本気で騎士になりたいなら本気を見せてみろと、そうおっしゃったのでございます。そしてわたしはそれに頷きました。
父様から貸していただいた木刀を握り、ただひたすら振り続けることから始まりました。
決して剣を交えるようなことはせず、己の心を殺すかのように、朝から晩まで剣を振るのでございます。
しかしわたしは、たったの一刻すらそれができず、くたばってしまいました。
「と、父様……。無理でございますっ」
「わかった。ではお前の心はそんなものだというのだな?」
言われて、わたしは唇を噛み締めました。
これは全て彼の方との再会のためでございます。このまま町娘であることに妥協したとすればその機は一生訪れないでありましょう。
ですからわたしは――。
「まだ、やります」
木刀を片手に立ったのでございました。
女が騎士になることなど、無論のこと今までになかったことでございます。
女は力が弱いでございますから、剣を手にすることすらままならないのでございましょう。しかしその点、わたしは一つだけ優れたところがありました。
身長が、異様に高いということでございます。
わたしは町一番ののっぽで、どんな男性にも負けないような背を誇っていたのです。
今まではだからと言って何か利になるどころか、「おとこ女」などと侮辱され、ただ不快になるだけでございました。
しかしこれが剣を振るにあたって、非常に便利でした。
毎日毎日、女子にしては太い腕で、必死に木刀の素振りを続けたのでございます。
当初「すぐに飽きるだろう」と思っていらしたのか、父様は非常に驚いておいででございました。なおもわたしは屈しず、いつまでもいつまでも振り続け、やがて、逞しい筋肉を手に入れたのです。
「父様。見てくださいまし、この腕を」
「……。ニニ、お前の努力とその肉には感心した。だが、女が騎士を目指すことなど」
今更になって、父様がそんなことを言い出されました。
しかし、
「わたしはなんとしても騎士になって見せてご覧に入れます。いいえ、なりたいのでございます」
断固として膝を折ることだけは致しませんでした。
◆◇◆◇◆◇◆◇◆
木刀の模擬戦で父様を打ち負かしたのは、十六の頃でございました。
父様の木刀を折った瞬間、わたしは心から歓喜しておりました。
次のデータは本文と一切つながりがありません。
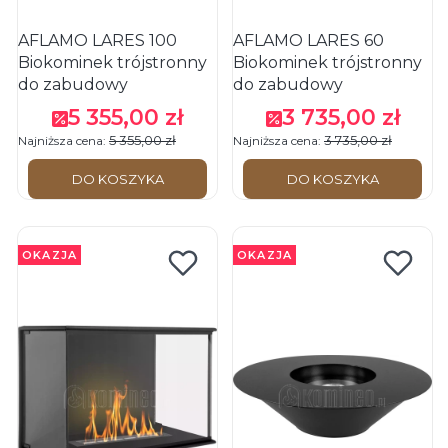
AFLAMO LARES 100
AFLAMO LARES 60
Biokominek trójstronny
Biokominek trójstronny
do zabudowy
do zabudowy
5 355,00 zł
3 735,00 zł
Cena promocyjna
Cena promocyjna
5 355,00 zł
3 735,00 zł
Najniższa cena:
Najniższa cena:
DO KOSZYKA
DO KOSZYKA
OKAZJA
OKAZJA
わたしが、父に勝ることができたのだ、と。
この噂は近隣の町に一気に広がっていきました。
仮にも騎士である父を負かしたのですから当然でございますね。
父様は、わたしを騎士団に紹介してくださるとおっしゃいました。
さすがに驚いたのでしょう。しかもそれがまぐれの負けなどではなく、わたしは初勝利から五度も父様を超えたのでございますから。
まもなく騎士様がリヒト家へやって参りました。
そして話を聞くなり、わたしを騎士団の元へ連れて行くことに決められたのでございます。
わたしは嬉しくて仕方がありませんでした。
「父様、母様。今までたいへんお世話になりました。わたし、必ず騎士様になる所存でございます」
「……気をつけて」
「行ってらっしゃい」
両親はわたしを止めるような愚かなことは致しませんでした。
そうしてわたしは、騎士団本部へと向かったのでございます。
◆◇◆◇◆◇◆◇◆
アルデート様。
わたしが騎士になることができれば、きっときっとあなたをお支えいたします。
わたしは川でお助けいただいたあの日あの時、あなたに運命を感じてしまったのでございます。もう一度お会いできるだけでもわたしは構いません。ですから――。
わたしのことを、どうかまだ覚えていてくださいまし。